Smurfit Kappa has been criticised for paying out hefty management bonuses that are benchmarked against health and safety targets, despite two fatal accidents in the business.

The packaging giant's corporate pay culture has come in for criticism ahead of its annual general meeting (AGM) in Dublin tomorrow.

An influential shareholder advisory firm questioned the decision to pay out bonuses linked to health and safety targets in light of the two fatal workplace accidents in separate incidents.

Institutional Shareholder Services (ISS), a proxy advisory firm to some of the largest fund managers in the world, described the decision as "incongruous" and said it was "open to question whether such an outcome is appropriate where lives have been lost".

The tragic deaths were acknowledged in Smurfit Kappa's annual report by CEO Tony Smurfit.

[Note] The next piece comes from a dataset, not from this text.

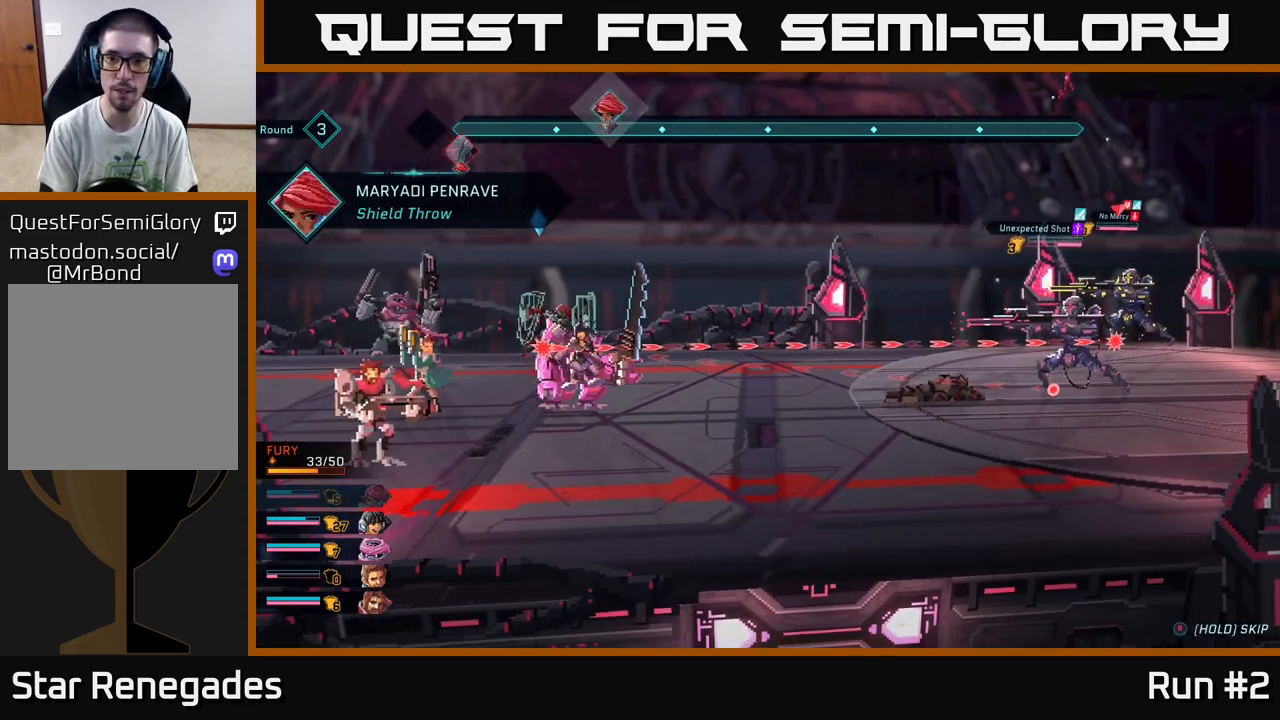
{"buttons": [], "left_stick": "center", "right_stick": "center", "events": []}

"The safety of every member of the workforce is a key consideration for the group," he wrote.

The annual report states that the company had suffered its "lowest ever level of Lost Time Accident frequency in our recent history" in 2017.

It plans to move to measuring its safety record using what the company called a more sophisticated Total Recordable Injuries Rate.

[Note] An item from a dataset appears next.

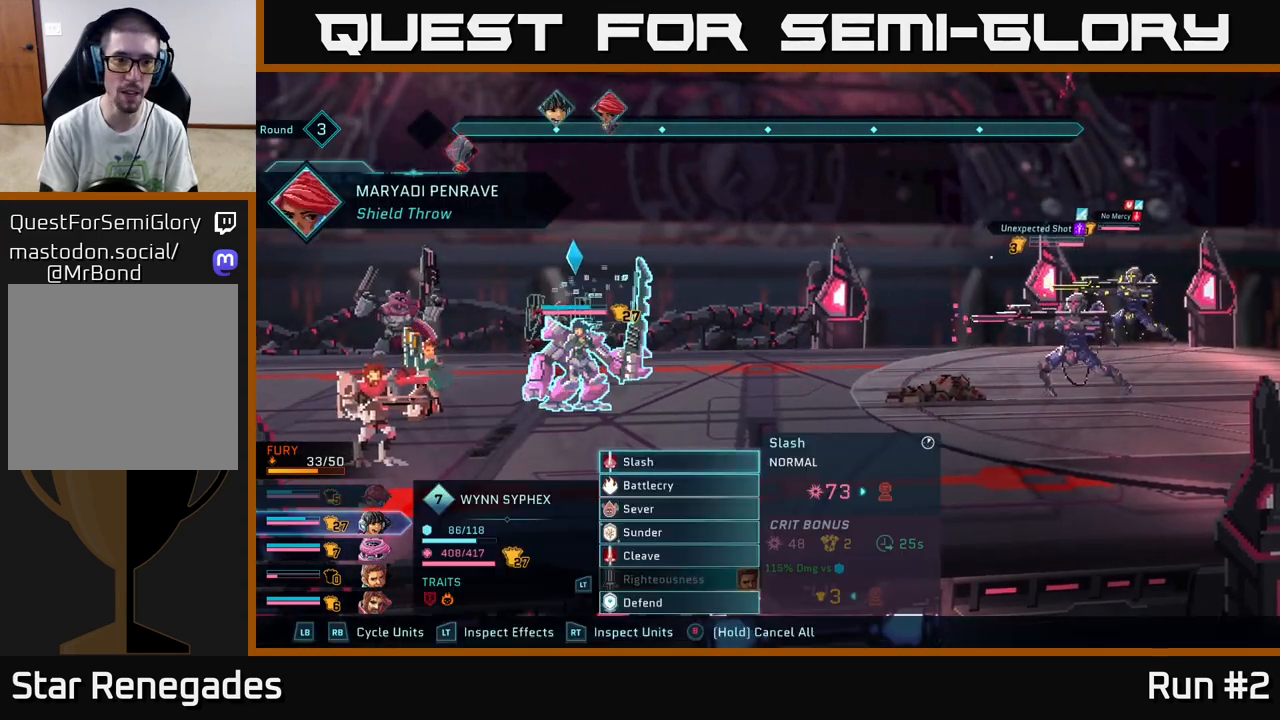
{"buttons": [], "left_stick": "center", "right_stick": "center", "events": [[300, "R1", "down"], [433, "R1", "up"]]}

ISS, in a report prepared for clients ahead of the AGM, highlighted that 10pc of Smurfit's bonus pool is linked to health and safety measures and noted that three-quarters of that element was paid to senior staff. But it argued a payout "would appear inappropriate in a year when two fatalities occurred".

ISS emphasised it is not within its "report's remit to consider how the loss of life should be reflected in remuneration but it is unusual and it does not sit easily that bonuses should be received for health and safety targets in the context of fatalities".

The circumstances that led to the employees' deaths are set out in the Dublin-based group's annual report and show one worker died operating machinery at Smurfit's Elcorr manufacturing plant in the Netherlands while another employee at the forestry division in Venezuela sustained a fatal injury after a tree he was cutting "collapsed on him".

CEO Tony Smurfit, who received €2.48m pay package last year, a 2.5pc increase on his total remuneration in 2016, referenced the deaths a number of times in his review of the year in the annual report, stressing the "prevention of every accident is and will remain a key priority for the group".

He also highlighted, however, that Smurfit's health and safety "performance improved again in 2017" and said accident and safety frequency targets had fallen by 10pc to a record low.

ISS acknowledged the portion of the executive bonus scheme linked to health and safety is small, but argued that "it is noteworthy that there was any payment at all" against these measures.

Another corporate governance adviser, London-based Pensions and Investment Research Consultants (Pirc) has urged shareholders to vote against the group's pay plans, calling them excessive.

Criticism of the family-run company's bonus culture comes as a number of investors pressure the board to engage with its twice-rebuffed suitor, International Paper, a bid likely to dominate the agenda at tomorrow's shareholder meeting.